* YOUR GOAL:
In the records below, find the line that contains "#114, priority: Could -> Must" and the line that contains "#118, due: Jan 23 -> Jan 26", then retype exactly those two lines and every line between them.

* INFORMATION:
○ ○ ○ ○ ○
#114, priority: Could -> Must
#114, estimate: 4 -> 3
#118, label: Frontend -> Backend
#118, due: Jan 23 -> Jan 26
○ ○ ○ ○ ○
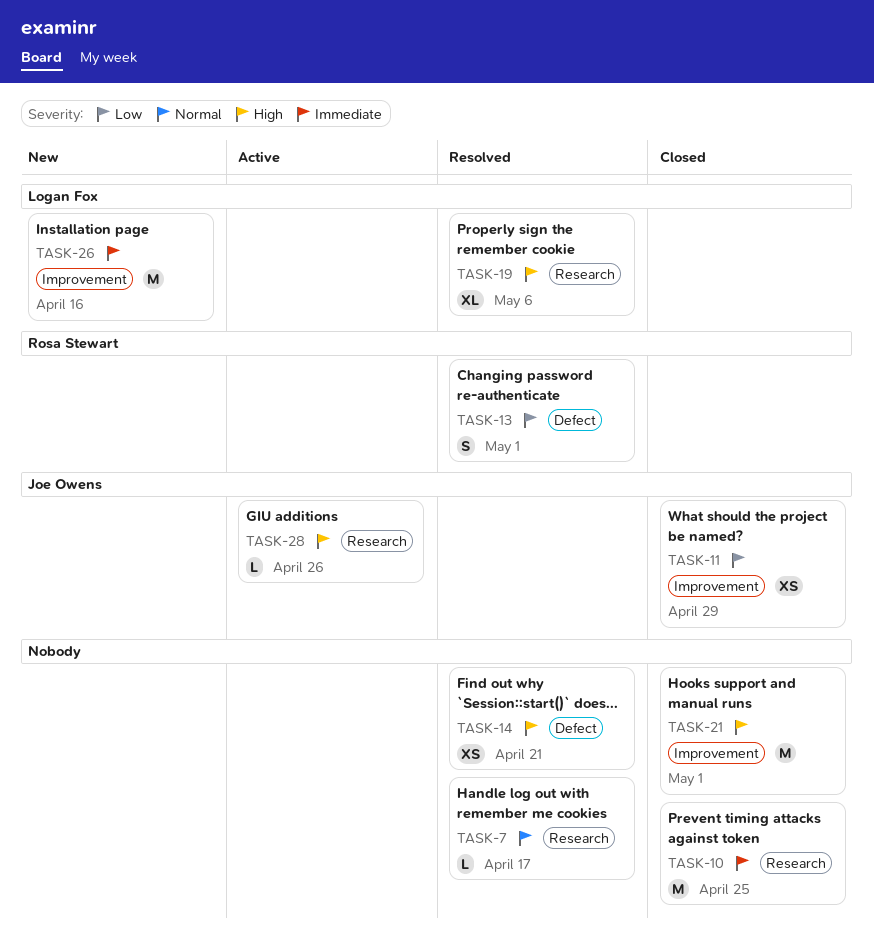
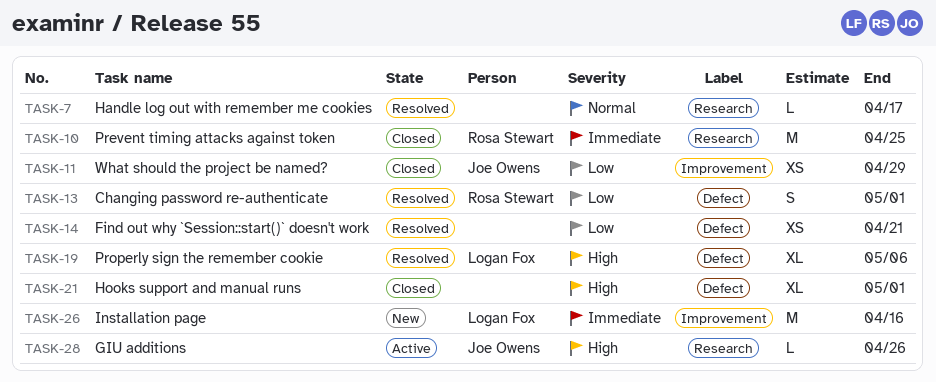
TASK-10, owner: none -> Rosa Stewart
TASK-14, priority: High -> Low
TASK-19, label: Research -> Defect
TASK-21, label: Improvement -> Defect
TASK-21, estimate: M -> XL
○ ○ ○ ○ ○
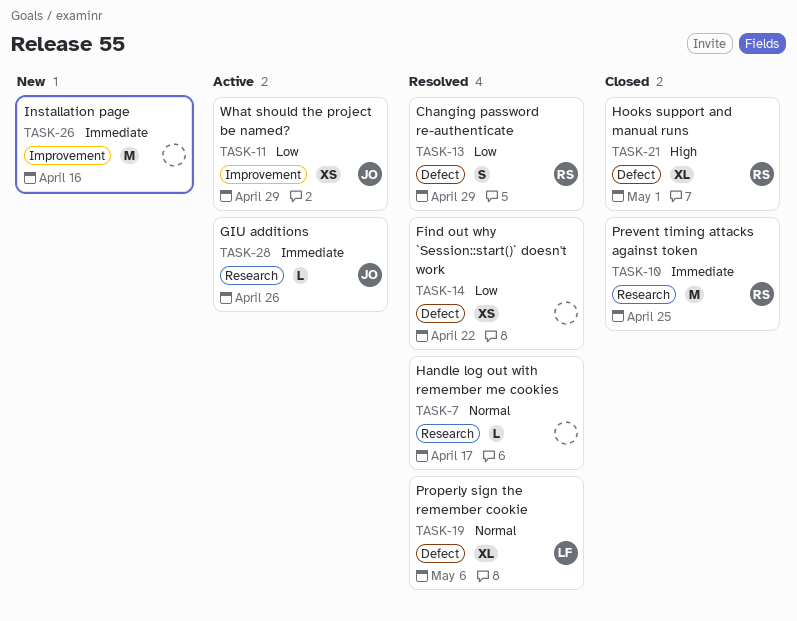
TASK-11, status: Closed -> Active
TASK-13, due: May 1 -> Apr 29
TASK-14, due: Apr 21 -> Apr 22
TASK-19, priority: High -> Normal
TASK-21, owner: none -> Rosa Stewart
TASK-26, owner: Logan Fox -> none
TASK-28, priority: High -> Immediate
○ ○ ○ ○ ○
* ANSWER TO THE EXERCISE:
#114, priority: Could -> Must
#114, estimate: 4 -> 3
#118, label: Frontend -> Backend
#118, due: Jan 23 -> Jan 26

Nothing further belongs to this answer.